DOKUMEN >>
#####

Ayah memesan tiga ratus ekor ayam.
Di antara 72 anggota yang hadir, 52 orang
setuju, 15 orang tidak setuju, dan 5 orang
memberikan suara blangko.
Kendaraan yang ditempah untuk pengangkutan umum terdiri atas 50 bus, 100 helicak, 100 bemo.
9. Lambang bilangan pada awal kalimat ditulis
dengan huruf. Jika perlu, susunan kalimat diubah sehingga bilangan yang tidak dapat dinyatakan dengan satu atau dua kata tidak terdapat
pada awal kalimat.
Misalnya:
Lima belas orang tewas dalam kecelakaan itu.
Pak Darmo mengundang 250 orang tamu.
Bukan:
15 orang tewas dalam kecelakaan itu.
250 orang tamu diundang Pak Darmo.
Dua ratus lima puluh orang tamu diundang
Pak Darmo.
10. Angka yang menunjukkan bilangan utuh yang
besar dapat dieja sebagian supaya lebih mudah
dibaca.
Misalnya:
Perusahaan itu baru saja mendapat pinjaman
250 juta rupiah.
Penduduk Indonesia berjumlah lebih dari 120
juta orang.
11. Bilangan tidak perlu ditulis dengan angka dan
huruf sekaligus dalam teks kecuali di dalam dokumen resmi seperti akta dan kuitansi.
Misalnya:
Kantor kami mempunyai dua puluh orang pegawai.
Di lemari itu tersimpan 805 buku dan majalah.
Bukan:
Kantor kami mempunyai 20 (dua puluh) orang
pegawai.
Di lemari itu tersimpan 805 (delapan ratus lima) buku dan majalah.
12. Jika bilangan dilambangkan dengan angka dan
huruf, penulisannya harus tepat.
Misalnya:
Saya lampirkan tanda terima uang sebesar
Rp999,75 (sembilan ratus sembilan puluh
sembilan dan tujuh puluh lima perseratus
rupiah).
Saya lampirkan tanda terima uang sebesar
999,75 (sembilan ratus sembilan puluh
sembilan dan tujuh puluh lima perseratus)
rupiah.
IV. Penulisan Unsur Serapan
Bab ini sudah dimuat dalam butir 6.5, 6.6, dan 6.7
Pedoman Umum Pembentukan Istilah (PUPI) sehingga tidak diuraikan lagi di sini.
V. Pemakaian Tanda Baca
A. Tanda Titik (.)
1. Tanda titik dipakai pada akhir kalimat yang
bukan pertanyaan atau seruan.
Misalnya:
Ayahku tinggal di Solo.
Biarlah mereka duduk di sana.
Dia menanyakan siapa yang akan datang.
Hari ini tanggal 6 April 1973.
Marilah kita mengheningkan cipta.
Sudilah kiranya Saudara mengabulkan permohonan ini.
2. Tanda titik dipakai di belakang angka atau huruf
dalam suatu bagan, ikhtisar, atau daftar.
Misalnya:
a. III. Departemen Dalam Negeri
A. Direktorat Jenderal Pembangunan
Masyarakat Desa
B. Direktorat Jenderal Agraria
1. ...

#####

DATA TERCATAT >>
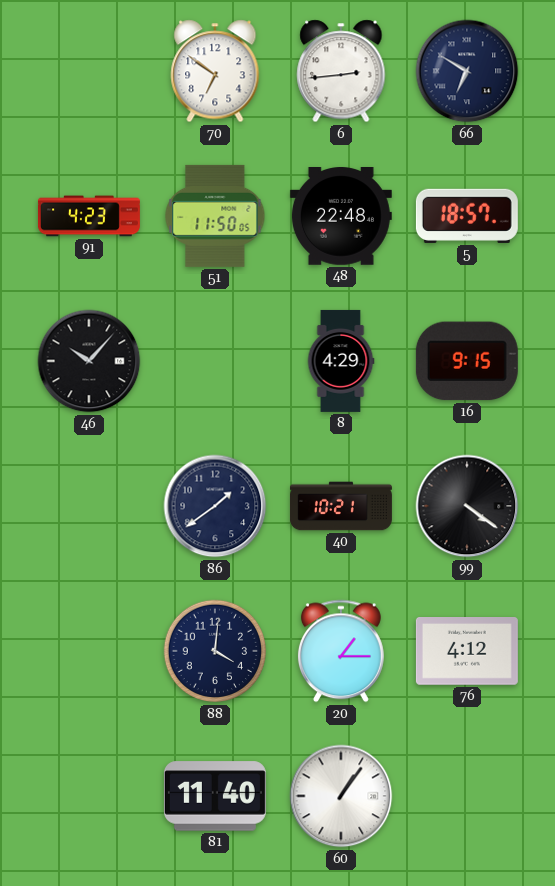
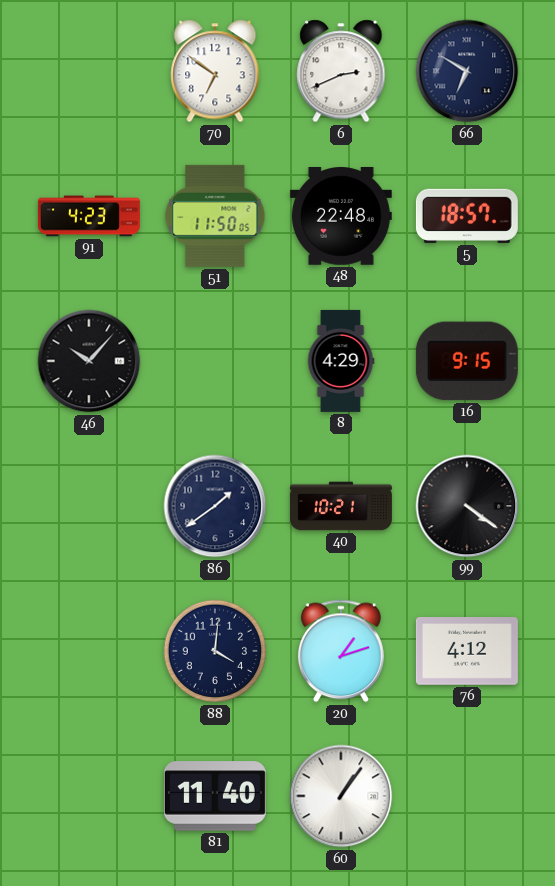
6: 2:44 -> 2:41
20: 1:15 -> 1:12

#####

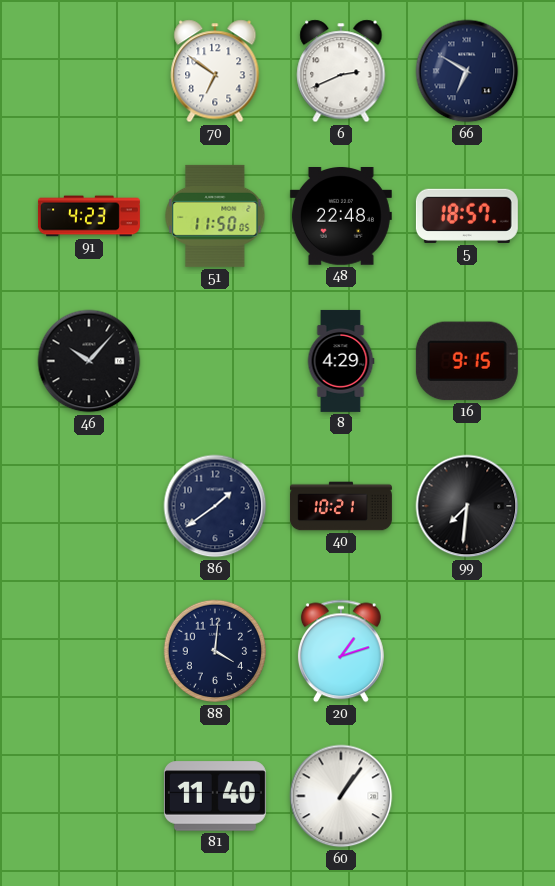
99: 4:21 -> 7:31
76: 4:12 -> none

#####

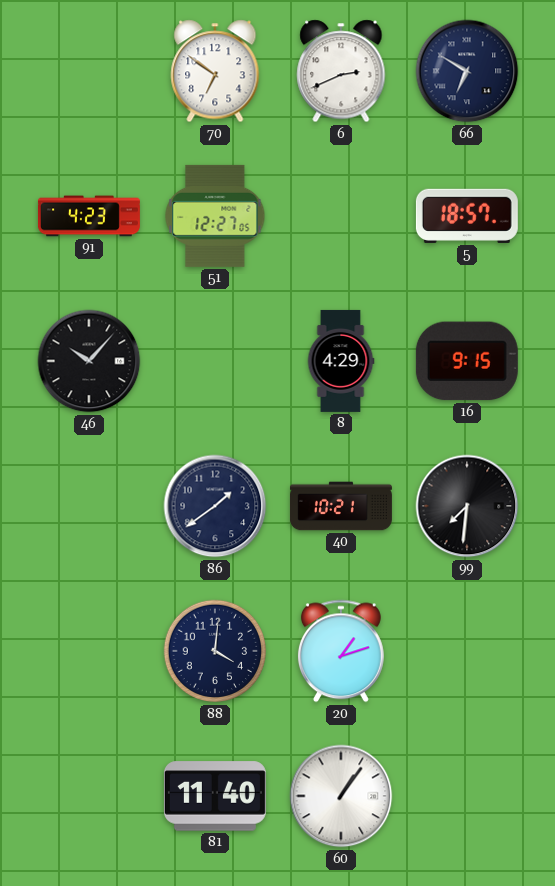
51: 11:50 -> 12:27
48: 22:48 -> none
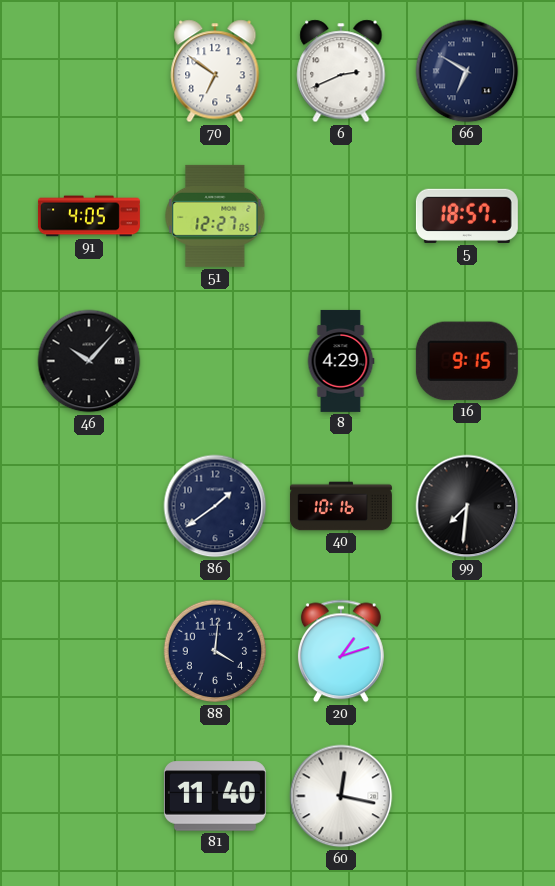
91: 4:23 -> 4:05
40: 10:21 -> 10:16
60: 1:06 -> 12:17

#####

PETUNJUK TUGAS >>
1/ Jawablah pertanyaan berikut berdasarkan teks pedoman ejaan:
(a) Dengan apa lambang bilangan pada awal kalimat ditulis?
(b) Dalam dokumen apa saja bilangan boleh ditulis dengan angka dan huruf sekaligus?
(c) Tanda titik dipakai pada akhir kalimat yang bagaimana?
2/ Lanjutkan teks pedoman ejaan setelah bagian terakhir yang ditampilkan.
Baris-baris di atas merupakan bahan terpisah dari teks pedoman ejaan.

PEMBAHASAN SOAL >>
1/
(a) Lambang bilangan pada awal kalimat ditulis dengan huruf.
(b) Bilangan boleh ditulis dengan angka dan huruf sekaligus di dalam dokumen resmi seperti akta dan kuitansi.
(c) Tanda titik dipakai pada akhir kalimat yang bukan pertanyaan atau seruan.

2/
b.1. Patokan Umum
1.1. Isi Karangan
1.2. Ilustrasi
1.2.1. Gambar Tangan
1.2.2. Tabel
1.2.3. Grafik
Catatan:
Tanda titik tidak dipakai di belakang angka atau
huruf dalam suatu bagan atau ikhtisar jika angka
atau huruf itu merupakan yang terakhir dalam
deretan angka atau huruf.
3. Tanda titik dipakai untuk memisahkan angka
jam, menit, dan detik yang menunjukkan waktu.
Misalnya:
pukul 1.35.20 (pukul 1 lewat 35 menit 20
detik)
4. Tanda titik dipakai untuk memisahkan angka
jam, menit, dan detik yang menunjukkan jangka
waktu.
Misalnya:
1.32.20 jam (1 jam, 35 menit, 20 detik)
0.20.30 jam (20 menit, 30 detik)
0.0.30 jam (30 detik)
5. Tanda titik dipakai di antara nama penulis, judul
tulisan yang tidak berakhir dengan tanda tanya
atau tanda seru, dan tempat terbit dalam daftar
pustaka.
Misalnya:
Siregar, Merari. 1920. Azab dan Sengsara. Weltervreden: Balai Poestaka.
6a. Tanda titik dipakai untuk memisahkan bilangan
ribuan atau kelipatannya.
Misalnya:
Desa itu berpenduduk 24.200 orang.
Gempa yang terjadi semalam menewaskan
1.231 jiwa.
6b. Tanda titik tidak dipakai untuk memisahkan
bilangan ribuan atau kelipatannya yang tidak
menunjukkan jumlah.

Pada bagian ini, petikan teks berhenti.